Le elezioni in Olanda
Si vota tra due settimane e a sorpresa i sondaggi danno favorito il candidato socialista, mentre la destra xenofoba ha perso consenso
In Olanda si vota il prossimo 12 settembre. Secondo le proiezioni di voto riportate in un articolo del settimanale britannico The Economist, Emile Roemer, il leader del Socialistische Partij (SP), il partito socialista, potrebbe riuscire ad ottenere 38 dei 150 seggi della Camera bassa. Nel frammentato panorama politico olandese, Roemer potrebbe essere il primo leader del SP nella storia del paese a formare un governo. Una situazione molto differente dalle ultime elezioni legislative del 2010, quando sotto i riflettori c’era Geert Wilders, il candidato del Partij voor de Vrijheid (PVV), una formazione di estrema destra, xenofoba ed euroscettica, che secondo i sondaggi non riuscirà a ottenere più di 15 seggi (nelle ultime elezioni, con 24 seggi, era il terzo partito olandese).
I sondaggi indicano un testa a testa tra SP e il Volkspartij voor Vrijheid en Democratie (VVD), il Partito popolare per la libertà e la democrazia, di centro destra, che nelle elezioni del 2010 ritornò ad essere il primo partito politico del paese. Il programma politico di Roemer, descritto come un uomo «eternamente sorridente», risponde ai timori degli elettori: promette di salvaguardare lo stato sociale, non è contro l’Unione europea e nemmeno contro l’euro, ma si oppone a ogni manovra finanziaria eccessivamente severa, soprattutto per quel che riguarda prestiti ai paesi europei in crisi.
Maurice de Hond, un esperto politico intervistato dall’Economist, ha detto di aver previsto da tempo che il SP avrebbe potuto avere un grande rilievo in queste elezioni: «Il partito di Roemer è diventato il centro della democrazia sociale. Si è opposto alla privatizzazione delle ferrovie e dell’energia e attaccando le banche come responsabili della crisi finanziarie. Gli elettori credono che la destra al governo abbia sbagliato, e visto che il partito socialista non è mai stato al potere, sono disposti a dargli una possibilità».
André Krouwel, un politologo dell’università di Amsterdam intervistato dal Financial Times, sostiene che le politiche anti-immigrazione che hanno reso popolare il partito di estrema destra di Wilders non interessino più agli elettori, che in questo momento sono concentrati sulla questione finanziaria. Wilders promette di trascinare l’Olanda fuori dall’Unione europea e abbandonare la moneta unica, ma dopo la crisi di governo dell’aprile scorso ha perso la fiducia dei suoi sostenitori. In molti, riporta il Financial Times, si chiedono perché abbia aspettato che la manovra di bilancio messa a punto dal passato governo fosse quasi completa per ritirarsi e definire i tagli “un diktat di Bruxelles”.

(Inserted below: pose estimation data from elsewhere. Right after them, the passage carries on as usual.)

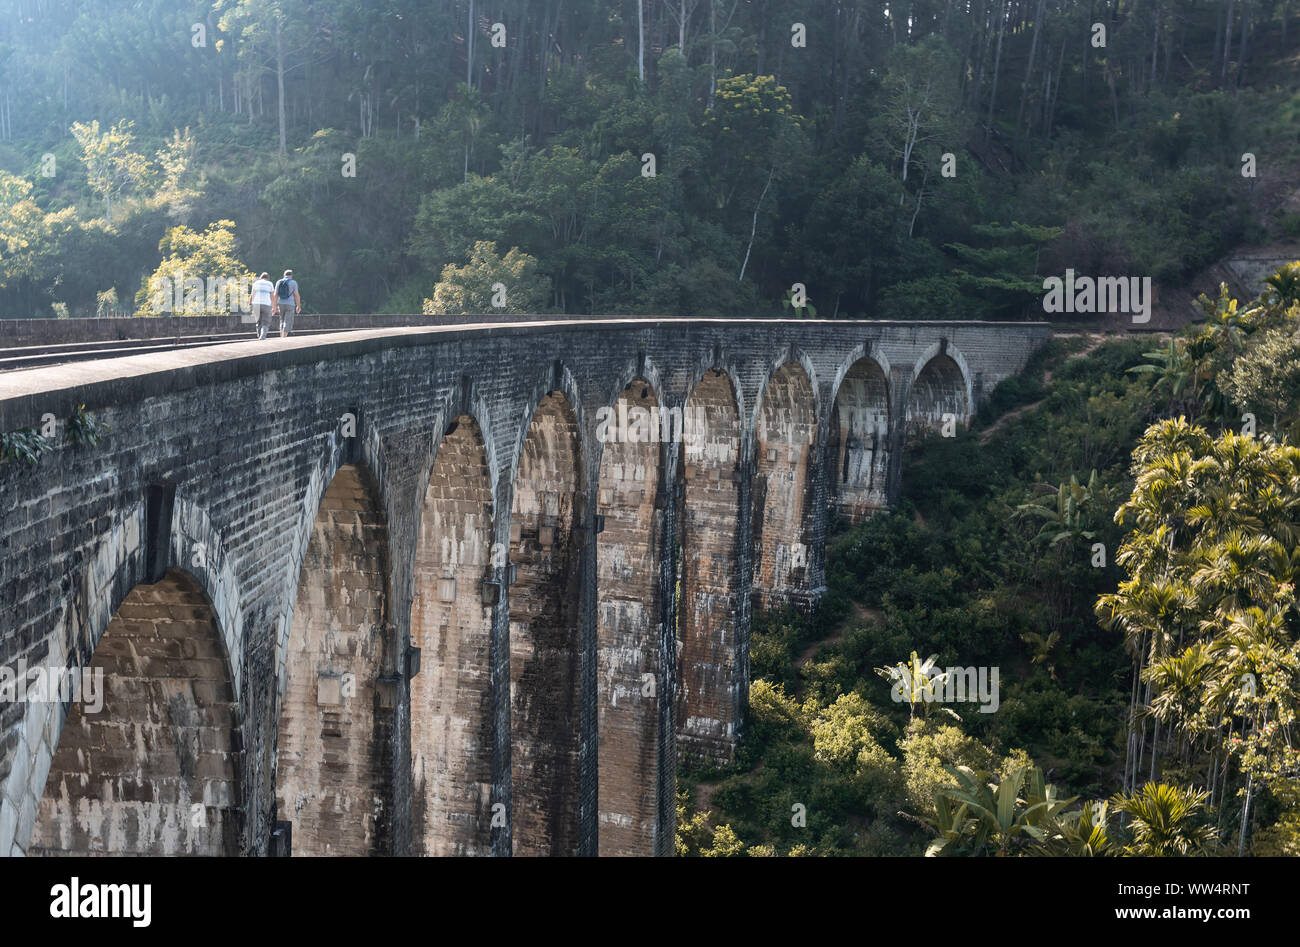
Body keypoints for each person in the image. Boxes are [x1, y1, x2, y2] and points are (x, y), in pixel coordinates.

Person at [273, 269, 301, 337]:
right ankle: (284, 337)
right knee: (287, 321)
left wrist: (274, 306)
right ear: (291, 275)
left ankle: (281, 336)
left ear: (284, 275)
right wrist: (298, 306)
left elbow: (275, 295)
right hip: (290, 304)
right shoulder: (293, 282)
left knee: (282, 320)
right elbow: (296, 295)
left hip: (280, 303)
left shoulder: (279, 282)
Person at [249, 272, 275, 339]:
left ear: (260, 277)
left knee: (258, 321)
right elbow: (272, 296)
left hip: (256, 304)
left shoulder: (256, 283)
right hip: (266, 304)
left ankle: (259, 335)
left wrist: (250, 304)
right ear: (268, 278)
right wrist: (274, 307)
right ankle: (262, 336)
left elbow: (252, 295)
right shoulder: (270, 284)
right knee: (265, 322)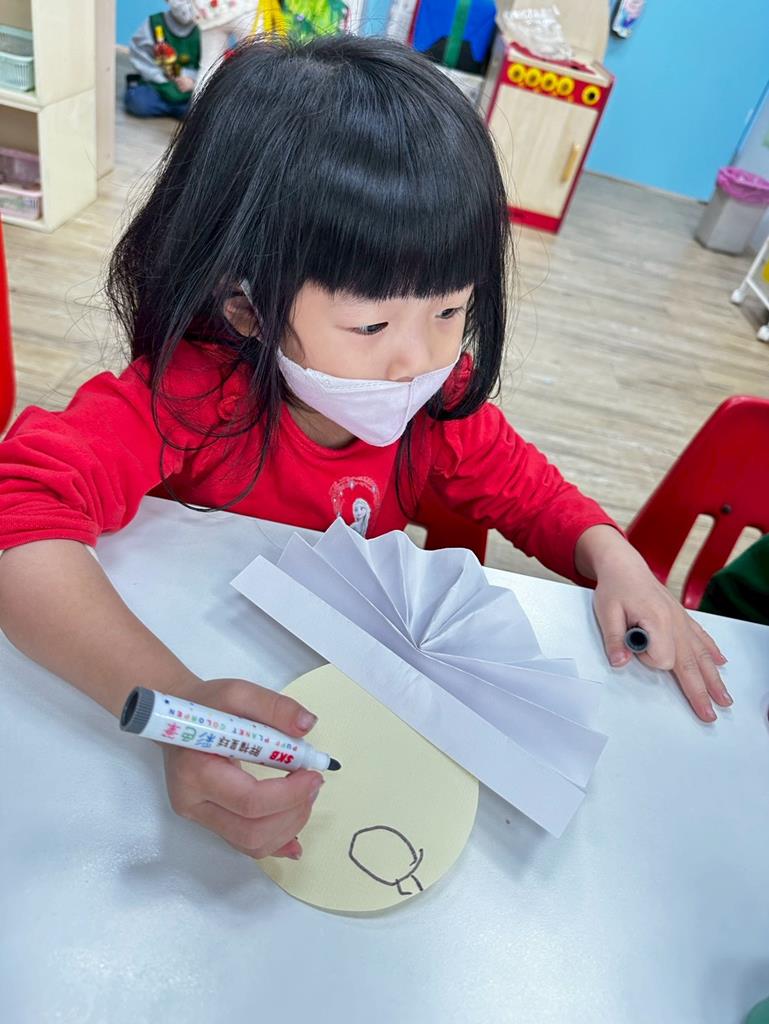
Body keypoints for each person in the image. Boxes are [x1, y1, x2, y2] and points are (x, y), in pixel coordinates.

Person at [0, 36, 731, 865]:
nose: (417, 358)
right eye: (372, 325)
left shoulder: (438, 405)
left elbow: (529, 492)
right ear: (247, 308)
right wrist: (177, 700)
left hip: (358, 704)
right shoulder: (195, 395)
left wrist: (614, 557)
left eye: (450, 312)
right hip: (207, 673)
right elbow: (19, 513)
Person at [125, 0, 201, 119]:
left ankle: (176, 109)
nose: (186, 4)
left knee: (201, 110)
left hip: (188, 89)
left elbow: (211, 64)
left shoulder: (205, 30)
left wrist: (193, 82)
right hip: (158, 85)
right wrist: (159, 76)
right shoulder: (154, 23)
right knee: (138, 102)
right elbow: (139, 54)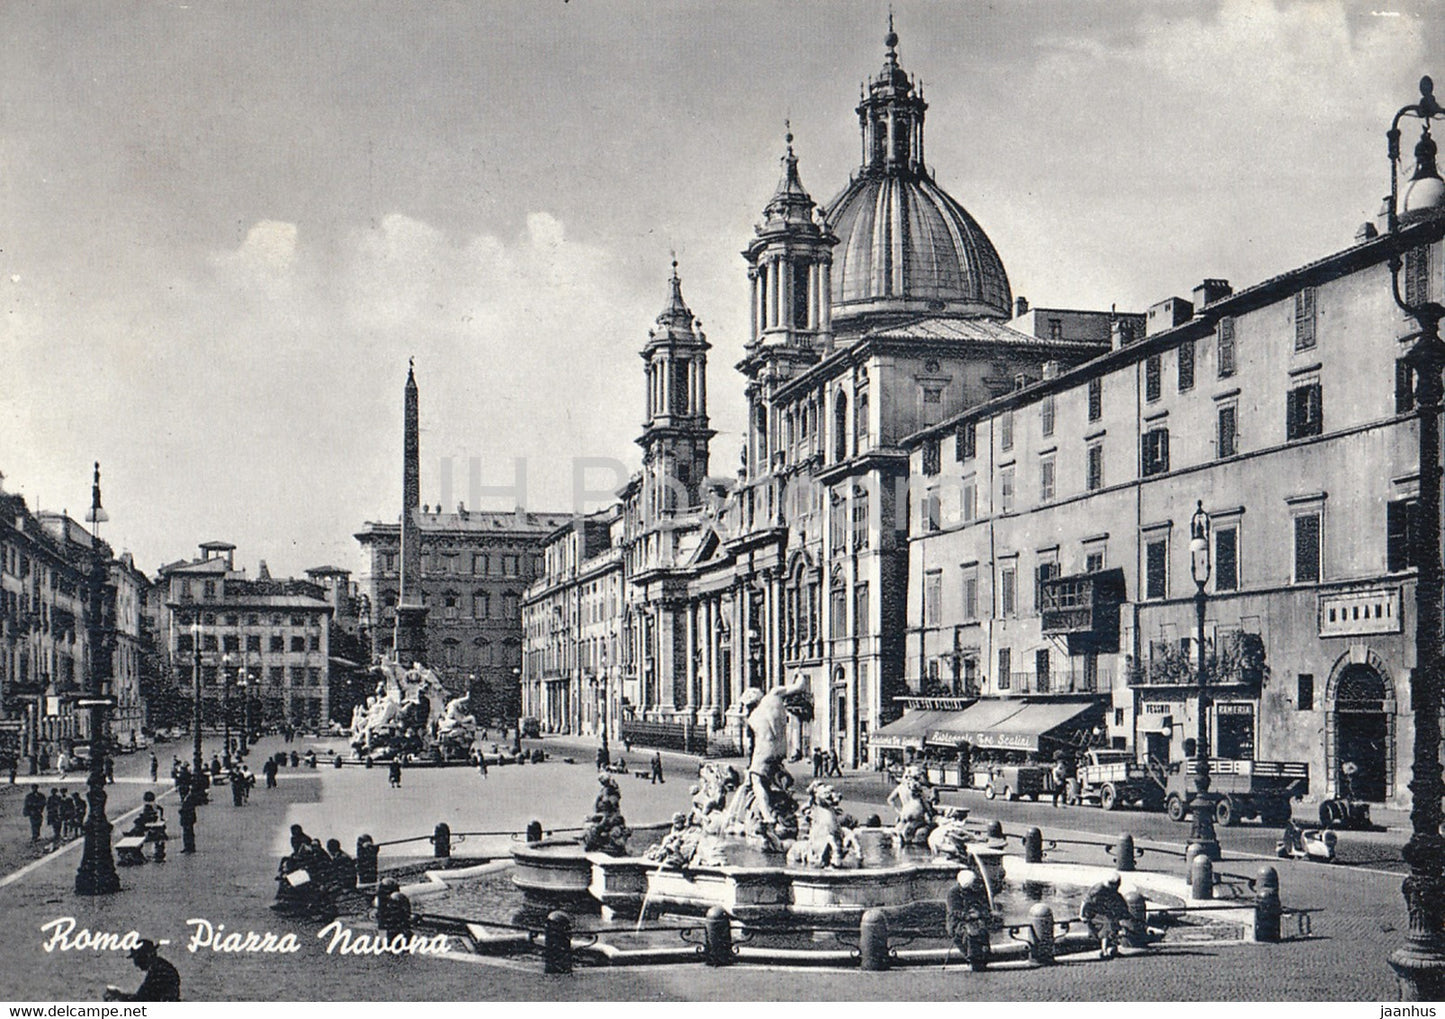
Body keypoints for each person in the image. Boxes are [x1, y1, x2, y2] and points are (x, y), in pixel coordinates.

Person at [104, 939, 180, 1002]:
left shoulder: (159, 973)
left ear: (146, 956)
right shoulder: (161, 968)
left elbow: (141, 1001)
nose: (136, 964)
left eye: (137, 959)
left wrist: (119, 995)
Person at [946, 870, 992, 971]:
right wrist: (969, 916)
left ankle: (983, 956)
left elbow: (984, 906)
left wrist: (980, 913)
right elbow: (954, 911)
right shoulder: (953, 893)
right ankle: (973, 957)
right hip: (958, 922)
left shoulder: (976, 891)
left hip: (975, 920)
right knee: (969, 932)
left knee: (981, 929)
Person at [1080, 872, 1132, 957]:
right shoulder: (1098, 889)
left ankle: (1112, 947)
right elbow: (1085, 902)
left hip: (1104, 912)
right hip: (1095, 913)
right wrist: (1082, 915)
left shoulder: (1112, 890)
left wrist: (1125, 913)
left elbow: (1120, 902)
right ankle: (1104, 949)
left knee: (1113, 922)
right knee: (1108, 924)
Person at [178, 788, 200, 854]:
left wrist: (181, 811)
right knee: (188, 833)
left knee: (187, 833)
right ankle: (188, 846)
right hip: (188, 819)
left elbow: (187, 809)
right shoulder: (188, 798)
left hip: (187, 819)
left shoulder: (189, 799)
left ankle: (189, 847)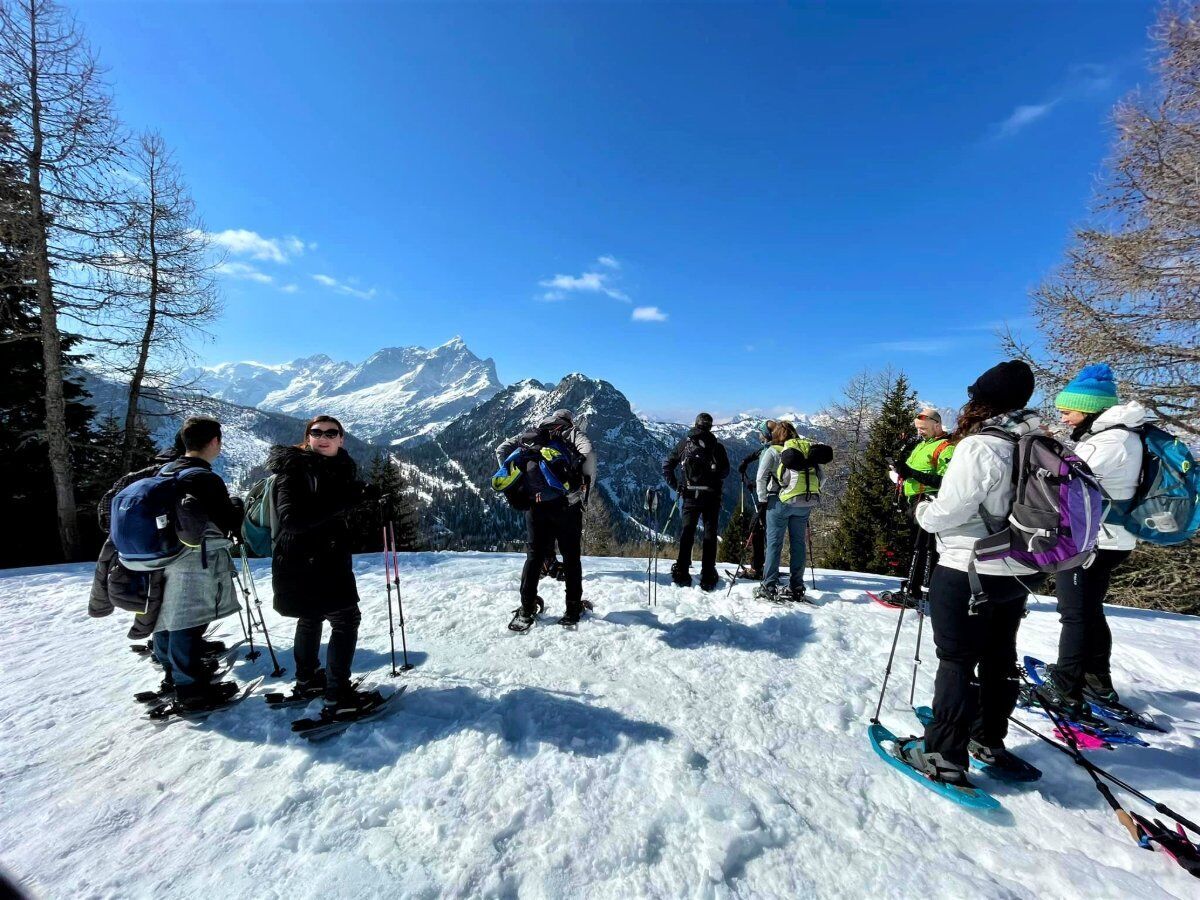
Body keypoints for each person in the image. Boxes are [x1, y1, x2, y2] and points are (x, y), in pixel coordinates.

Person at [904, 361, 1044, 785]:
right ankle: (988, 738)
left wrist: (922, 510)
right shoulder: (1038, 442)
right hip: (1020, 568)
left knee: (957, 660)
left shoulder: (980, 446)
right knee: (1000, 655)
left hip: (968, 566)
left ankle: (944, 754)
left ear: (982, 401)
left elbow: (950, 511)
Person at [1032, 364, 1146, 716]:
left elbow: (1068, 479)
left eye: (1068, 411)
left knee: (1075, 614)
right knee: (1089, 610)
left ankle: (1065, 688)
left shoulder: (1112, 441)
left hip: (1094, 542)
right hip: (1109, 539)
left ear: (1090, 408)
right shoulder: (1116, 435)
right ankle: (1097, 680)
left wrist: (1041, 449)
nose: (1064, 417)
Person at [268, 415, 374, 713]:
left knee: (311, 616)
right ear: (308, 437)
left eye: (331, 432)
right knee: (346, 619)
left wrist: (361, 494)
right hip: (308, 560)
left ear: (341, 438)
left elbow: (330, 501)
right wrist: (346, 500)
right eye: (317, 432)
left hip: (322, 556)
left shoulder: (335, 466)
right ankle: (337, 695)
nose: (323, 437)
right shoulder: (295, 470)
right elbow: (291, 520)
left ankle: (308, 681)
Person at [153, 417, 245, 711]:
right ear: (215, 442)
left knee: (166, 615)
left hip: (161, 556)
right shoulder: (205, 478)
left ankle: (173, 675)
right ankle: (191, 689)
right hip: (193, 558)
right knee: (189, 620)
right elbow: (228, 522)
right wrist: (237, 506)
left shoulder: (165, 470)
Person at [497, 409, 595, 629]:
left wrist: (515, 480)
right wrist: (582, 495)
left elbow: (501, 450)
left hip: (535, 505)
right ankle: (572, 609)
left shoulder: (531, 434)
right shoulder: (572, 432)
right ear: (568, 420)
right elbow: (588, 454)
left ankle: (527, 609)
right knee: (571, 558)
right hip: (566, 506)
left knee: (534, 557)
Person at [754, 421, 831, 601]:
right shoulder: (806, 451)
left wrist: (763, 499)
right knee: (798, 544)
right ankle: (796, 586)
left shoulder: (773, 451)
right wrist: (807, 494)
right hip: (804, 502)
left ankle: (768, 585)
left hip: (778, 501)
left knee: (774, 543)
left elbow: (761, 477)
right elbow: (822, 477)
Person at [885, 408, 954, 602]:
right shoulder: (923, 445)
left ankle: (916, 591)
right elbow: (913, 470)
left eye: (923, 428)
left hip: (929, 502)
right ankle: (915, 586)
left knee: (922, 547)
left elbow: (944, 481)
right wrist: (900, 470)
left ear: (937, 425)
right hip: (914, 501)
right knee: (915, 545)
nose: (919, 432)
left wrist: (910, 473)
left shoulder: (946, 447)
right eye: (917, 428)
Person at [662, 413, 730, 590]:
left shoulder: (685, 444)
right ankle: (708, 573)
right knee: (710, 533)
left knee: (687, 532)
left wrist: (677, 485)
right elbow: (725, 472)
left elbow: (667, 465)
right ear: (710, 426)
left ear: (696, 424)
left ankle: (682, 571)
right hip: (712, 496)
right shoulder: (717, 446)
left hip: (690, 495)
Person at [734, 420, 776, 579]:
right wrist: (745, 461)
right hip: (774, 496)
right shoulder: (769, 448)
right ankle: (765, 565)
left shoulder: (770, 450)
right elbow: (756, 454)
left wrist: (754, 484)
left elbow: (768, 475)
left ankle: (756, 567)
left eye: (760, 432)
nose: (758, 434)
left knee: (756, 529)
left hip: (766, 497)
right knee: (766, 530)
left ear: (766, 434)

Sempre secondo i sondaggi, sembra infatti che un numero considerevole di elettori del partito socialista appena due anni fa abbia votato il partito di estrema destra di Wilders. Fu proprio il PVV a negare il suo appoggio all’approvazione di una manovra da 16 miliardi di euro, ritenuta fondamentale dal partito dell’ex premier Mark Rutte per rientrare nel limite del 3 per cento nel rapporto deficit/PIL, tetto fissato dall’Europa e fortemente voluto proprio dall’Olanda. In seguito alla crisi di governo che ne seguì, Rutte decise di presentare le dimissioni.